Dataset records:
________________

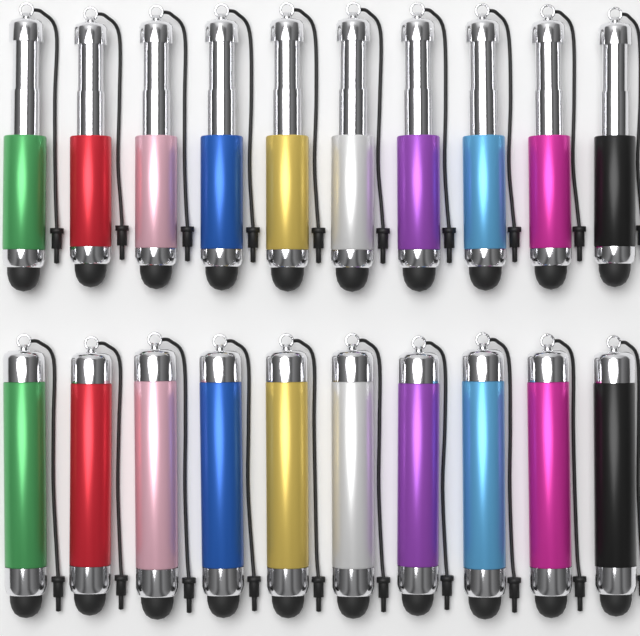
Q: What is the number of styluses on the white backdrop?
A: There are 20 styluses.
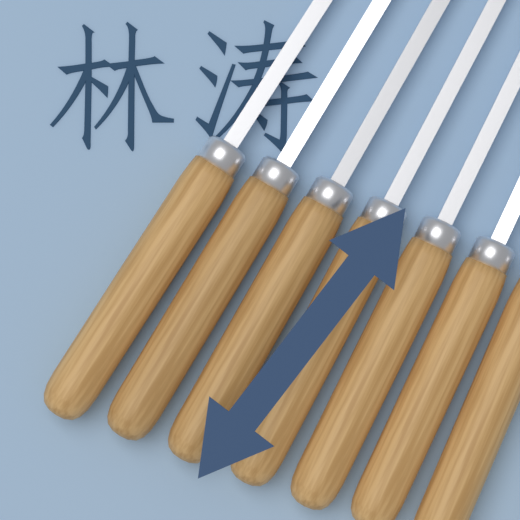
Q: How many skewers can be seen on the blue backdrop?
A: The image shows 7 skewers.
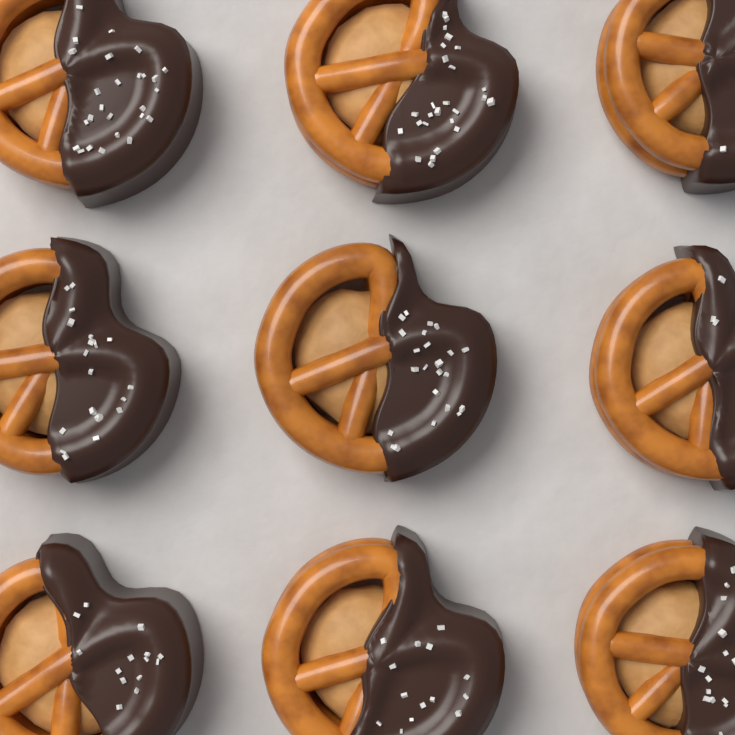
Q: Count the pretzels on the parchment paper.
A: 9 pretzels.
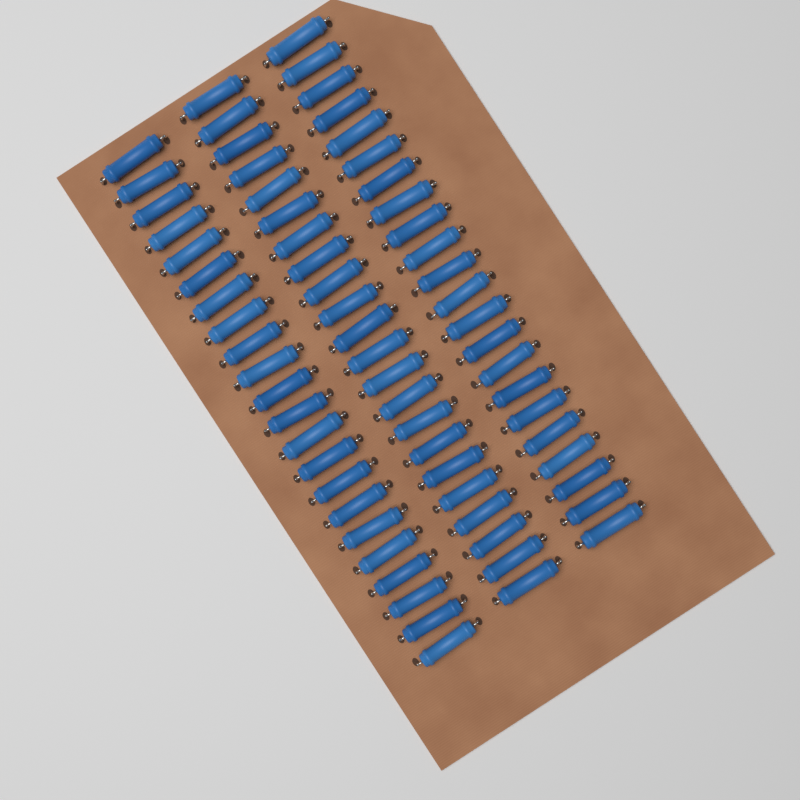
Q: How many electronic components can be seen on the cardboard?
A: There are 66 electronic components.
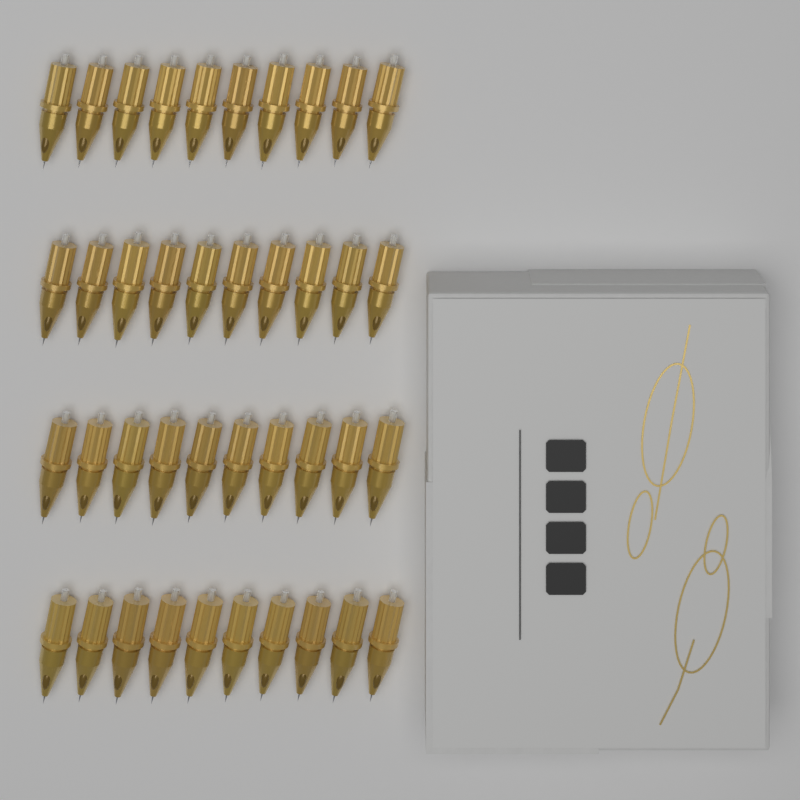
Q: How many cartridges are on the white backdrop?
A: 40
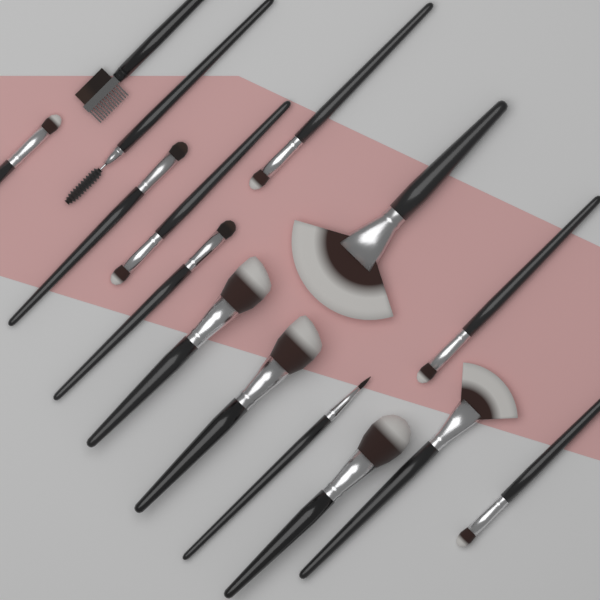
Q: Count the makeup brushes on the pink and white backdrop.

________________

#### [Set task]
Put the lines of all the records above into a numbered list, skipping any blank lines. Leave the pictures out.

#### [Solution]
1. Q: What is the number of styluses on the white backdrop?
2. A: There are 20 styluses.
3. Q: How many skewers can be seen on the blue backdrop?
4. A: The image shows 7 skewers.
5. Q: Count the pretzels on the parchment paper.
6. A: 9 pretzels.
7. Q: How many electronic components can be seen on the cardboard?
8. A: There are 66 electronic components.
9. Q: How many cartridges are on the white backdrop?
10. A: 40
11. Q: Count the makeup brushes on the pink and white backdrop.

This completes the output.